Afrique australe Des attaques contre des migrants ont fait cinq morts. Le roi des Zoulous a mis le feu aux poudres

Les immigrés africains doivent «plier bagage», a déclaré Goodwill Zwelithini, roi des 12 millions de Zoulous, fin mars. Depuis deux semaines, ses sujets se livrent à une chasse à l’homme à Durban: près de 2000 ressortissants du Zimbabwe, du Mozambique, du Malawi et de la République démocratique du Congo (RDC) ont trouvé refuge dans un stade et des postes de police.

«Un de mes compatriotes travaillait comme vigile dans une boîte de nuit, explique Kapele Mutachi, de Solidarité congolaise. On lui a jeté dessus un cocktail Molotov et il a brûlé vif. L’ambulance a mis deux heures pour arriver et il n’a pas survécu.» Selon ce diplômé en management venu du Sud-Kivu, qui survit en exerçant le métier de coiffeur dans le centre-ville, «la tension est énorme. Des groupes armés viennent sans cesse des townships pour nous attaquer. Nous avons juste des machettes pour nous défendre.» Même lors de la «marche contre la xénophobie», qui a rassemblé 10 000 personnes jeudi dans la ville portuaire, des manifestants ont été attaqués en fin de cortège.

Police sur le qui-vive

Cette semaine, les violences ont gagné Johannesburg: vendredi, la police a tiré des balles en caoutchouc pour disperser des Zoulous venus d’un hostel (dortoir) qui ont incendié un garage tenu par un Nigérian. La police est sur le qui-vive pour éviter une répétition des violences de 2008, quand 62 migrants africains avaient trouvé la mort.

L’Afrique du Sud accueille un million d’Africains, surtout des pays voisins, et au moins autant d’illégaux. Ils représentent seulement 4% de la population mais sont très nombreux dans certains secteurs: les petites échoppes, la restauration, la construction et la sécurité. Un succès qui crée beaucoup de jalousie dans un pays où le taux de chômage est de 25%. Ainsi, des dizaines de commerçants somaliens sont tués chaque année dans des townships. «Nos chômeurs n’ont aucun plan, déplore Lebogang Kubaye, un étudiant du township d’Alexandra.
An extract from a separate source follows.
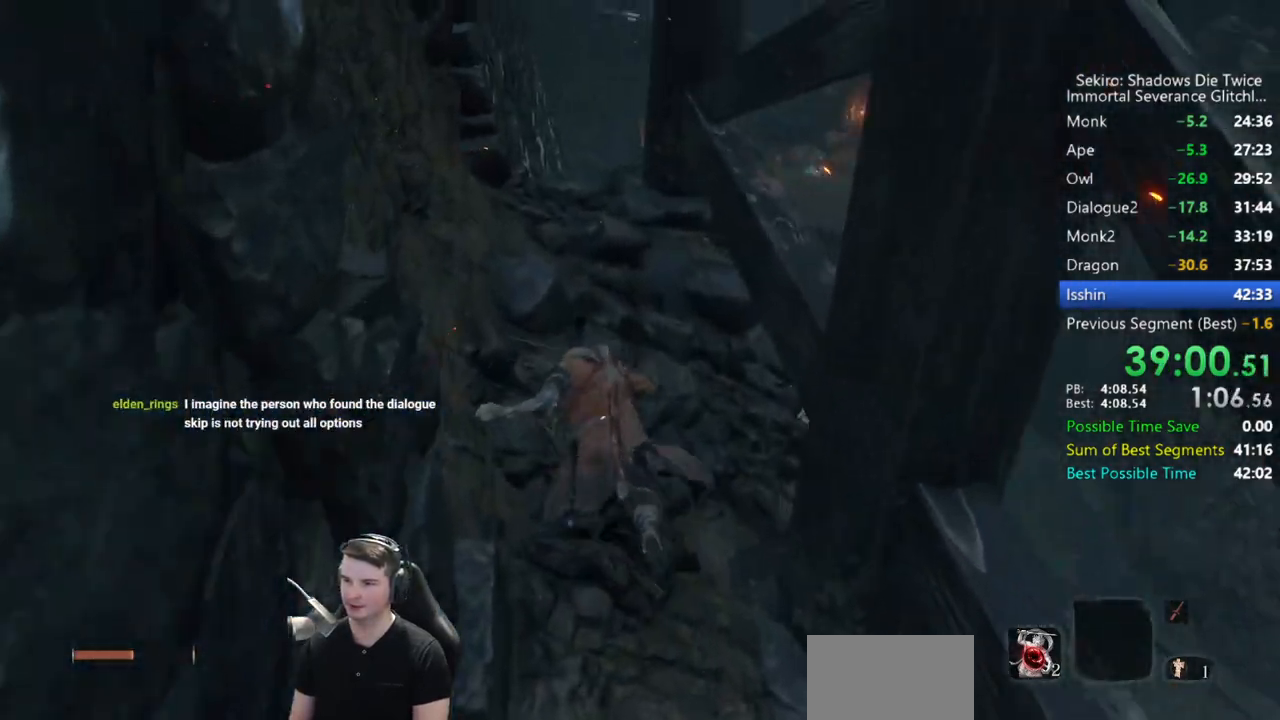
{"dt_ms": 500, "buttons": ["B"], "left_stick": "up", "right_stick": "center", "button_events": []}
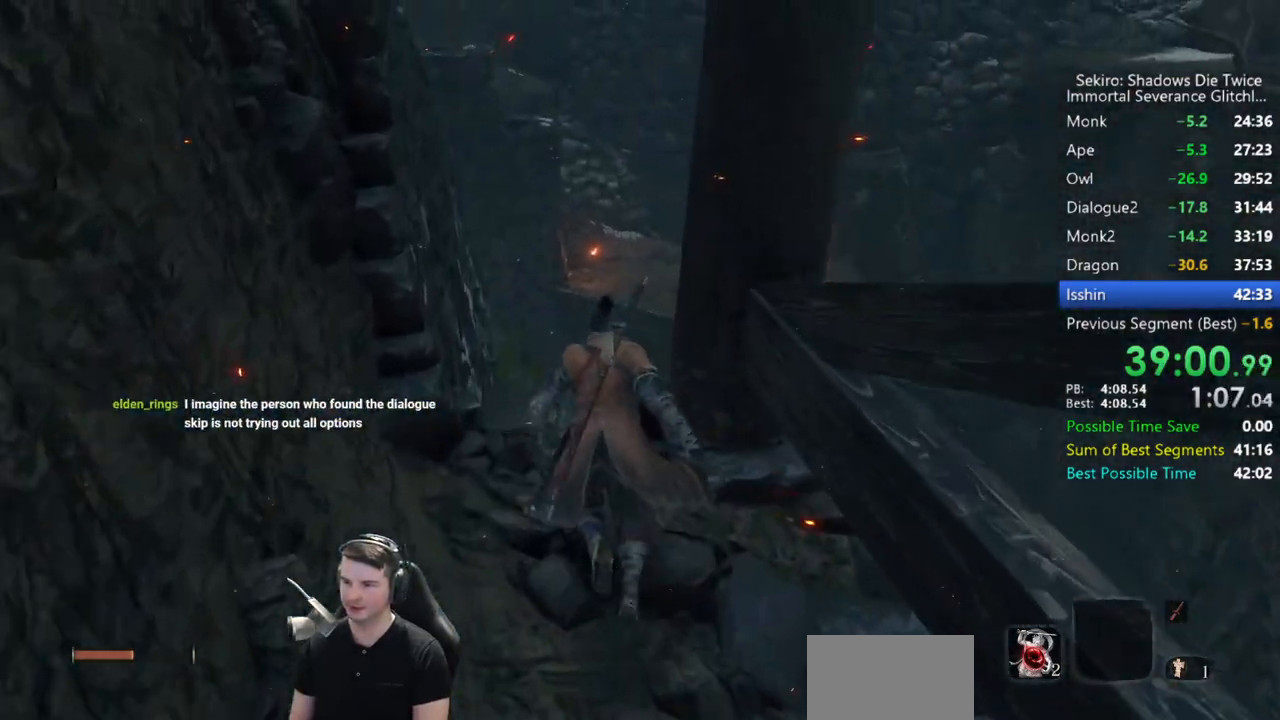
{"dt_ms": 500, "buttons": [], "left_stick": "up", "right_stick": "center", "button_events": [[33, "A", "down"], [100, "B", "up"], [117, "A", "up"]]}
L’ANC leur a promis un emploi salarié et un salaire décent. Pas question pour eux d’accepter des petits boulots mal payés ou de lancer un petit commerce, comme le font les migrants, qui sont mieux éduqués et ne perçoivent aucune aide sociale.»

Mais les mouvements de colère contre les «frères» africains ne seraient pas spontanés: «Dans les réunions publiques, certains élus locaux et petits opérateurs économiques des townships accusent les migrants africains d’être responsables du chômage, de la criminalité et du manque de logements, affirme Marc Gbaffou, le président ivoirien du Forum de la diaspora africain. Ce n’est pas un hasard si cette nouvelle vague de violence intervient à un an des élections municipales.»

Chercheur au Centre africain de la migration à l’Université de Wits, Pierre Misago, lui-même originaire du Burundi, ajoute que «ces leaders locaux ne sont jamais inquiétés. Il y a un sentiment général d’impunité. En janvier dernier, lors de pillages xénophobes à Soweto, des jour­nalistes ont filmé des policiers impassibles ou, pire, se servant au passage. Après les attaques meurtrières de 2008, personne n’a été condamné.»

Le président Zuma réagit

Pendant longtemps, le gouvernement a préféré nier le problème de la xénophobie. Jeudi, devant le parlement, le président Jacob Zuma a trouvé les mots justes: «Aucun niveau de frustration ou de colère ne justifiera jamais les attaques contre les étrangers et le pillage de leur magasin», en ajoutant que «les Sud-Africains en général n’étaient pas xénophobes». Mais certains ministres ont jeté de l’huile sur le feu, comme celui de la Police, Nathi Nhleko, qui a accusé les illégaux de se livrer à des activités criminelles. Ou Edward Zuma, le fils aîné du chef de l’Etat, qui estime que ces derniers représentent un danger pour le pays: «Ils ont des armes illégales. On ne peut pas exclure la possibilité d’un coup dans le futur. Ils doivent partir.»

Pour l’ancien archevêque du Cap et Prix Nobel de la paix Desmond Tutu, le «pays arc-en-ciel, qui a empli le monde d’espoir, n’est plus que la sale ombre de lui-même».